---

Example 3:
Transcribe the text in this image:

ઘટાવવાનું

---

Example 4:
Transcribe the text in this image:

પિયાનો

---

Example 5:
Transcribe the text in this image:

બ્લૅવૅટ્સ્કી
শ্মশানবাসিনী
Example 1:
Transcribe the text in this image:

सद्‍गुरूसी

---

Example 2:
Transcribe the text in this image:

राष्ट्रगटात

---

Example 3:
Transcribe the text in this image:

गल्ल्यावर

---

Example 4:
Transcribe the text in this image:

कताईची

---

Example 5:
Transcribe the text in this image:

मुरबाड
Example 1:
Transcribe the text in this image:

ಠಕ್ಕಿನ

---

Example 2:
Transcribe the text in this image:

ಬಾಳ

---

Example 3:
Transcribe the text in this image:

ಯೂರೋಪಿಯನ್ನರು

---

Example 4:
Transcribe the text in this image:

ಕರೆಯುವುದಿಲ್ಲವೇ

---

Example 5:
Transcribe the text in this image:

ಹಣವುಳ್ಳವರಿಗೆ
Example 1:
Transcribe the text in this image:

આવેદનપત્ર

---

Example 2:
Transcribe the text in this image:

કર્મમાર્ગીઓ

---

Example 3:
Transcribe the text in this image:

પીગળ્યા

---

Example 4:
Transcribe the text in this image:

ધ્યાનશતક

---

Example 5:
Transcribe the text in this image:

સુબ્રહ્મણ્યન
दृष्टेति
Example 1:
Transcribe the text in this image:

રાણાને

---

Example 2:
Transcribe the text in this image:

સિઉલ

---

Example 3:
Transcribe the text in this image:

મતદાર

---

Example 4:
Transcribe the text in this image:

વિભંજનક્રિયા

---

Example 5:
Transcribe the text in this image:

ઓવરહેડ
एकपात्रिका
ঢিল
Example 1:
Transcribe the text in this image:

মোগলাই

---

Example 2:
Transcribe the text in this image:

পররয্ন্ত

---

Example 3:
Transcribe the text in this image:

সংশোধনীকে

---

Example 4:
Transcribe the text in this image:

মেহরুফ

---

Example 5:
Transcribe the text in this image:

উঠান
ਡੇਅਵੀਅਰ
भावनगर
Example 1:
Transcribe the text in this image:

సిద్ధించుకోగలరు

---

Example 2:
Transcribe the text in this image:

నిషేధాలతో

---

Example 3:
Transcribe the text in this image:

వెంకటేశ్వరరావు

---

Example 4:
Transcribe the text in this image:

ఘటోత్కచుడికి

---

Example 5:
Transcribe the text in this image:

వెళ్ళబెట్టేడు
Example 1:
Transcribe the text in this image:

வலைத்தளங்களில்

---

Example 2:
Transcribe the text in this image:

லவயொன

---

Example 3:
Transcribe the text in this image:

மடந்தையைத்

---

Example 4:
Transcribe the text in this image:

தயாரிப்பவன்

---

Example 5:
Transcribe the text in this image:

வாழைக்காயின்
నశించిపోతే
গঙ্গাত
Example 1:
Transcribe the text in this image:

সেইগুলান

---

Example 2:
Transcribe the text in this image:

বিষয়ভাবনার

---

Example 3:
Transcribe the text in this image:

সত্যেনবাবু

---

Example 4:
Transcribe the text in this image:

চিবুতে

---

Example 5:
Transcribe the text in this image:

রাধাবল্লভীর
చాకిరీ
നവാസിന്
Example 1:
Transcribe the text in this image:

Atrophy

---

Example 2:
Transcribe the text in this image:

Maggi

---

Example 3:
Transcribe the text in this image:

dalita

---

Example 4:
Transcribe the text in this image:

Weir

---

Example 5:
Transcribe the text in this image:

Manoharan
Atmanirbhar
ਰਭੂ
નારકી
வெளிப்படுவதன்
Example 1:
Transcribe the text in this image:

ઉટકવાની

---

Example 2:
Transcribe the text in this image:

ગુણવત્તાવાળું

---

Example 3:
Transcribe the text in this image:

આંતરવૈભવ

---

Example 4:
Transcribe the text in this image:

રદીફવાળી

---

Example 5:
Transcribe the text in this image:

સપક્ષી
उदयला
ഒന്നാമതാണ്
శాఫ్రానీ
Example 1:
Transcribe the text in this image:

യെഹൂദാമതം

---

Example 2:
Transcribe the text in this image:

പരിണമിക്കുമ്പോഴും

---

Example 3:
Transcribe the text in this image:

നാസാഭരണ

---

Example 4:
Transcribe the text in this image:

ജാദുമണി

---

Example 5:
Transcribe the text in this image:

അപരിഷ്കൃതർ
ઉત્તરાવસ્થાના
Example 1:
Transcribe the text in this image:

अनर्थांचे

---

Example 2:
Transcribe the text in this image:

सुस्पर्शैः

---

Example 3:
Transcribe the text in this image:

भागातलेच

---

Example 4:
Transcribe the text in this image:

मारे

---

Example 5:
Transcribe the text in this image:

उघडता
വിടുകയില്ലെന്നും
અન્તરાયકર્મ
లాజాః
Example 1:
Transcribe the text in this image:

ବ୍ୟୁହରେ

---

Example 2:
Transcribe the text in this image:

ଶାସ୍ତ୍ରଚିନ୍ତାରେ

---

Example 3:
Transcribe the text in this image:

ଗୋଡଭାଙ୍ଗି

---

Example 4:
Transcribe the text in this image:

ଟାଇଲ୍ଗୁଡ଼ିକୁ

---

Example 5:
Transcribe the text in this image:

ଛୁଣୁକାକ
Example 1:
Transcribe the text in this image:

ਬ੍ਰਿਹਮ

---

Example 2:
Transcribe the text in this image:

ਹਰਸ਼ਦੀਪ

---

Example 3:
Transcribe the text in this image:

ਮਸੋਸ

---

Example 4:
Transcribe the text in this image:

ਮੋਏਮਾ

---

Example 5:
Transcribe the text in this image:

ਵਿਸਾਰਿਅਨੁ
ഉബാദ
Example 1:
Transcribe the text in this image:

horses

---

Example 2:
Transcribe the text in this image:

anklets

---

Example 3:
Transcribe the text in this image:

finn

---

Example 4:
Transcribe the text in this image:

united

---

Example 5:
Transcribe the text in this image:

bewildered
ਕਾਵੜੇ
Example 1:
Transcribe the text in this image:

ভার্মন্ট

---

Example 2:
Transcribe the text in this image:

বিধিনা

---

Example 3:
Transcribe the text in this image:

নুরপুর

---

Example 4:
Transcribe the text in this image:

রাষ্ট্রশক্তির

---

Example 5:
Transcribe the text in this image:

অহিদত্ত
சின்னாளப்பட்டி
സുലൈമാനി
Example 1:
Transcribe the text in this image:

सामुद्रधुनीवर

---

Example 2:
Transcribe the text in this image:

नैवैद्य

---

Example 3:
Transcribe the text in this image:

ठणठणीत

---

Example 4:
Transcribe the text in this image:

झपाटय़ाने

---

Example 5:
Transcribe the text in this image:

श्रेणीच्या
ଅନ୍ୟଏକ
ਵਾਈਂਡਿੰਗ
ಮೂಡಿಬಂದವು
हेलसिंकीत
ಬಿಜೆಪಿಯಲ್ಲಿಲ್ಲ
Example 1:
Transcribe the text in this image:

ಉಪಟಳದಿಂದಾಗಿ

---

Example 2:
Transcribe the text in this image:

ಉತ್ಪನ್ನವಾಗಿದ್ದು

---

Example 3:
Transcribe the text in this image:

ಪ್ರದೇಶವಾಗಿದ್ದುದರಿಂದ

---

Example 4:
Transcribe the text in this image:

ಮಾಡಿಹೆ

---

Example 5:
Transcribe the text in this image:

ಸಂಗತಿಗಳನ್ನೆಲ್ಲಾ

◆ WHAT YOU NEED TO DO ◆
Reproduce each of the lines above character for character, keeping them in the same order.

◆ COMPLETED EXERCISE ◆
---

Example 3:
Transcribe the text in this image:

ઘટાવવાનું

---

Example 4:
Transcribe the text in this image:

પિયાનો

---

Example 5:
Transcribe the text in this image:

બ્લૅવૅટ્સ્કી
শ্মশানবাসিনী
Example 1:
Transcribe the text in this image:

सद्‍गुरूसी

---

Example 2:
Transcribe the text in this image:

राष्ट्रगटात

---

Example 3:
Transcribe the text in this image:

गल्ल्यावर

---

Example 4:
Transcribe the text in this image:

कताईची

---

Example 5:
Transcribe the text in this image:

मुरबाड
Example 1:
Transcribe the text in this image:

ಠಕ್ಕಿನ

---

Example 2:
Transcribe the text in this image:

ಬಾಳ

---

Example 3:
Transcribe the text in this image:

ಯೂರೋಪಿಯನ್ನರು

---

Example 4:
Transcribe the text in this image:

ಕರೆಯುವುದಿಲ್ಲವೇ

---

Example 5:
Transcribe the text in this image:

ಹಣವುಳ್ಳವರಿಗೆ
Example 1:
Transcribe the text in this image:

આવેદનપત્ર

---

Example 2:
Transcribe the text in this image:

કર્મમાર્ગીઓ

---

Example 3:
Transcribe the text in this image:

પીગળ્યા

---

Example 4:
Transcribe the text in this image:

ધ્યાનશતક

---

Example 5:
Transcribe the text in this image:

સુબ્રહ્મણ્યન
दृष्टेति
Example 1:
Transcribe the text in this image:

રાણાને

---

Example 2:
Transcribe the text in this image:

સિઉલ

---

Example 3:
Transcribe the text in this image:

મતદાર

---

Example 4:
Transcribe the text in this image:

વિભંજનક્રિયા

---

Example 5:
Transcribe the text in this image:

ઓવરહેડ
एकपात्रिका
ঢিল
Example 1:
Transcribe the text in this image:

মোগলাই

---

Example 2:
Transcribe the text in this image:

পররয্ন্ত

---

Example 3:
Transcribe the text in this image:

সংশোধনীকে

---

Example 4:
Transcribe the text in this image:

মেহরুফ

---

Example 5:
Transcribe the text in this image:

উঠান
ਡੇਅਵੀਅਰ
भावनगर
Example 1:
Transcribe the text in this image:

సిద్ధించుకోగలరు

---

Example 2:
Transcribe the text in this image:

నిషేధాలతో

---

Example 3:
Transcribe the text in this image:

వెంకటేశ్వరరావు

---

Example 4:
Transcribe the text in this image:

ఘటోత్కచుడికి

---

Example 5:
Transcribe the text in this image:

వెళ్ళబెట్టేడు
Example 1:
Transcribe the text in this image:

வலைத்தளங்களில்

---

Example 2:
Transcribe the text in this image:

லவயொன

---

Example 3:
Transcribe the text in this image:

மடந்தையைத்

---

Example 4:
Transcribe the text in this image:

தயாரிப்பவன்

---

Example 5:
Transcribe the text in this image:

வாழைக்காயின்
నశించిపోతే
গঙ্গাত
Example 1:
Transcribe the text in this image:

সেইগুলান

---

Example 2:
Transcribe the text in this image:

বিষয়ভাবনার

---

Example 3:
Transcribe the text in this image:

সত্যেনবাবু

---

Example 4:
Transcribe the text in this image:

চিবুতে

---

Example 5:
Transcribe the text in this image:

রাধাবল্লভীর
చాకిరీ
നവാസിന്
Example 1:
Transcribe the text in this image:

Atrophy

---

Example 2:
Transcribe the text in this image:

Maggi

---

Example 3:
Transcribe the text in this image:

dalita

---

Example 4:
Transcribe the text in this image:

Weir

---

Example 5:
Transcribe the text in this image:

Manoharan
Atmanirbhar
ਰਭੂ
નારકી
வெளிப்படுவதன்
Example 1:
Transcribe the text in this image:

ઉટકવાની

---

Example 2:
Transcribe the text in this image:

ગુણવત્તાવાળું

---

Example 3:
Transcribe the text in this image:

આંતરવૈભવ

---

Example 4:
Transcribe the text in this image:

રદીફવાળી

---

Example 5:
Transcribe the text in this image:

સપક્ષી
उदयला
ഒന്നാമതാണ്
శాఫ్రానీ
Example 1:
Transcribe the text in this image:

യെഹൂദാമതം

---

Example 2:
Transcribe the text in this image:

പരിണമിക്കുമ്പോഴും

---

Example 3:
Transcribe the text in this image:

നാസാഭരണ

---

Example 4:
Transcribe the text in this image:

ജാദുമണി

---

Example 5:
Transcribe the text in this image:

അപരിഷ്കൃതർ
ઉત્તરાવસ્થાના
Example 1:
Transcribe the text in this image:

अनर्थांचे

---

Example 2:
Transcribe the text in this image:

सुस्पर्शैः

---

Example 3:
Transcribe the text in this image:

भागातलेच

---

Example 4:
Transcribe the text in this image:

मारे

---

Example 5:
Transcribe the text in this image:

उघडता
വിടുകയില്ലെന്നും
અન્તરાયકર્મ
లాజాః
Example 1:
Transcribe the text in this image:

ବ୍ୟୁହରେ

---

Example 2:
Transcribe the text in this image:

ଶାସ୍ତ୍ରଚିନ୍ତାରେ

---

Example 3:
Transcribe the text in this image:

ଗୋଡଭାଙ୍ଗି

---

Example 4:
Transcribe the text in this image:

ଟାଇଲ୍ଗୁଡ଼ିକୁ

---

Example 5:
Transcribe the text in this image:

ଛୁଣୁକାକ
Example 1:
Transcribe the text in this image:

ਬ੍ਰਿਹਮ

---

Example 2:
Transcribe the text in this image:

ਹਰਸ਼ਦੀਪ

---

Example 3:
Transcribe the text in this image:

ਮਸੋਸ

---

Example 4:
Transcribe the text in this image:

ਮੋਏਮਾ

---

Example 5:
Transcribe the text in this image:

ਵਿਸਾਰਿਅਨੁ
ഉബാദ
Example 1:
Transcribe the text in this image:

horses

---

Example 2:
Transcribe the text in this image:

anklets

---

Example 3:
Transcribe the text in this image:

finn

---

Example 4:
Transcribe the text in this image:

united

---

Example 5:
Transcribe the text in this image:

bewildered
ਕਾਵੜੇ
Example 1:
Transcribe the text in this image:

ভার্মন্ট

---

Example 2:
Transcribe the text in this image:

বিধিনা

---

Example 3:
Transcribe the text in this image:

নুরপুর

---

Example 4:
Transcribe the text in this image:

রাষ্ট্রশক্তির

---

Example 5:
Transcribe the text in this image:

অহিদত্ত
சின்னாளப்பட்டி
സുലൈമാനി
Example 1:
Transcribe the text in this image:

सामुद्रधुनीवर

---

Example 2:
Transcribe the text in this image:

नैवैद्य

---

Example 3:
Transcribe the text in this image:

ठणठणीत

---

Example 4:
Transcribe the text in this image:

झपाटय़ाने

---

Example 5:
Transcribe the text in this image:

श्रेणीच्या
ଅନ୍ୟଏକ
ਵਾਈਂਡਿੰਗ
ಮೂಡಿಬಂದವು
हेलसिंकीत
ಬಿಜೆಪಿಯಲ್ಲಿಲ್ಲ
Example 1:
Transcribe the text in this image:

ಉಪಟಳದಿಂದಾಗಿ

---

Example 2:
Transcribe the text in this image:

ಉತ್ಪನ್ನವಾಗಿದ್ದು

---

Example 3:
Transcribe the text in this image:

ಪ್ರದೇಶವಾಗಿದ್ದುದರಿಂದ

---

Example 4:
Transcribe the text in this image:

ಮಾಡಿಹೆ

---

Example 5:
Transcribe the text in this image:

ಸಂಗತಿಗಳನ್ನೆಲ್ಲಾ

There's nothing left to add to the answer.